What to work on | When the string "shoulder" is part of a line below, that line should be copied.

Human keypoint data
++++++

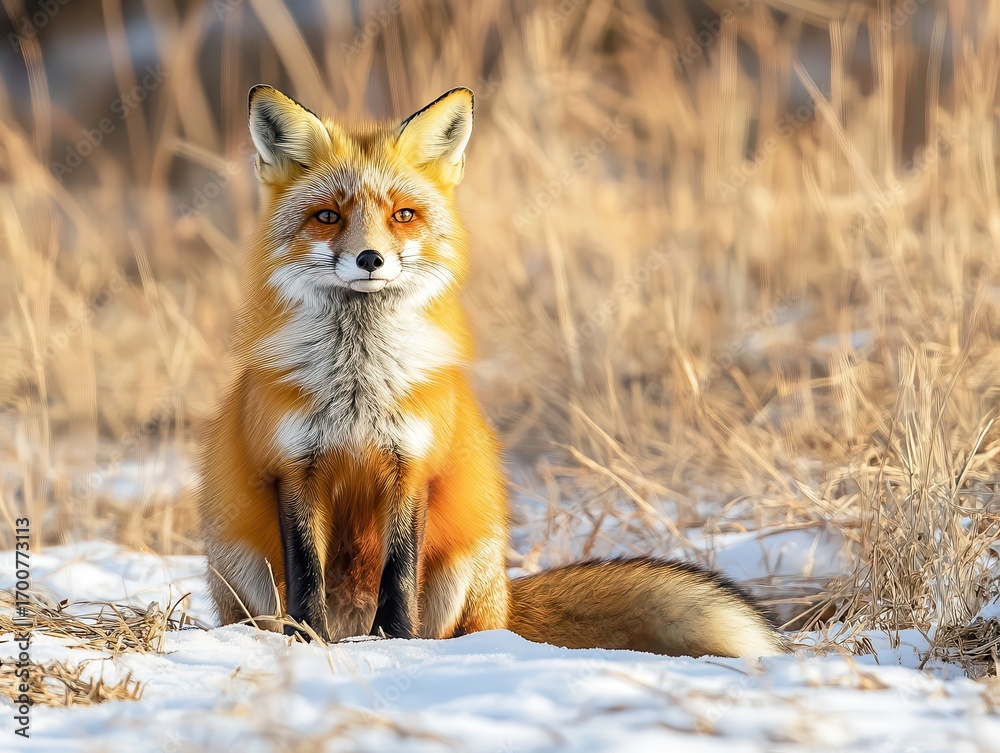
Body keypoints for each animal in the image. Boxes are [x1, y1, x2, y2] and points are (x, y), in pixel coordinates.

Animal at [197, 84, 787, 658]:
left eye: (403, 215)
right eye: (327, 216)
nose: (370, 259)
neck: (358, 384)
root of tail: (506, 599)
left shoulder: (414, 465)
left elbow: (399, 573)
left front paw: (394, 644)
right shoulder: (293, 467)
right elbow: (307, 574)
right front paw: (306, 640)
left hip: (465, 562)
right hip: (238, 562)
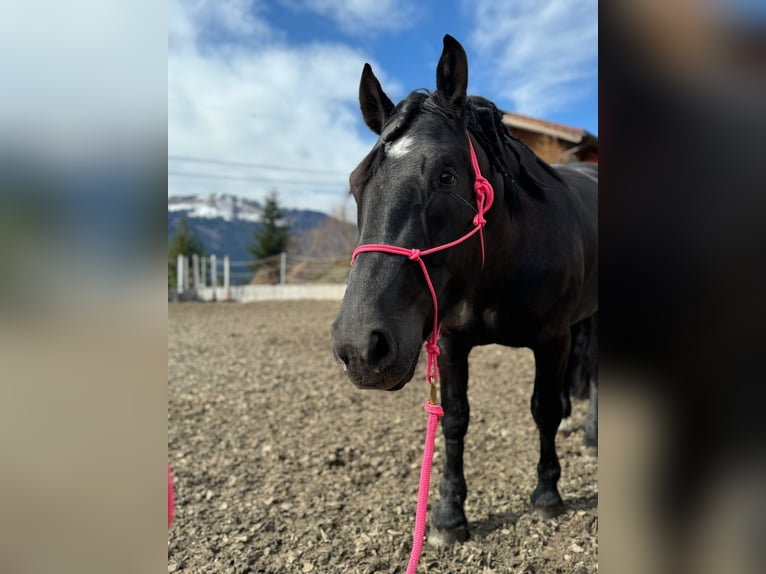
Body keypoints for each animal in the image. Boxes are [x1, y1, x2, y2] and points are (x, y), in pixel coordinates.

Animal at [332, 33, 600, 548]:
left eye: (446, 176)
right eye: (356, 184)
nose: (359, 346)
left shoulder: (552, 339)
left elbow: (544, 410)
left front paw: (546, 494)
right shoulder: (453, 340)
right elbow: (454, 418)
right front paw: (448, 513)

++++++

Response for this exercise |
left shoulder: (414, 465)
right shoulder: (293, 467)
left shoulder: (552, 339)
right shoulder: (453, 340)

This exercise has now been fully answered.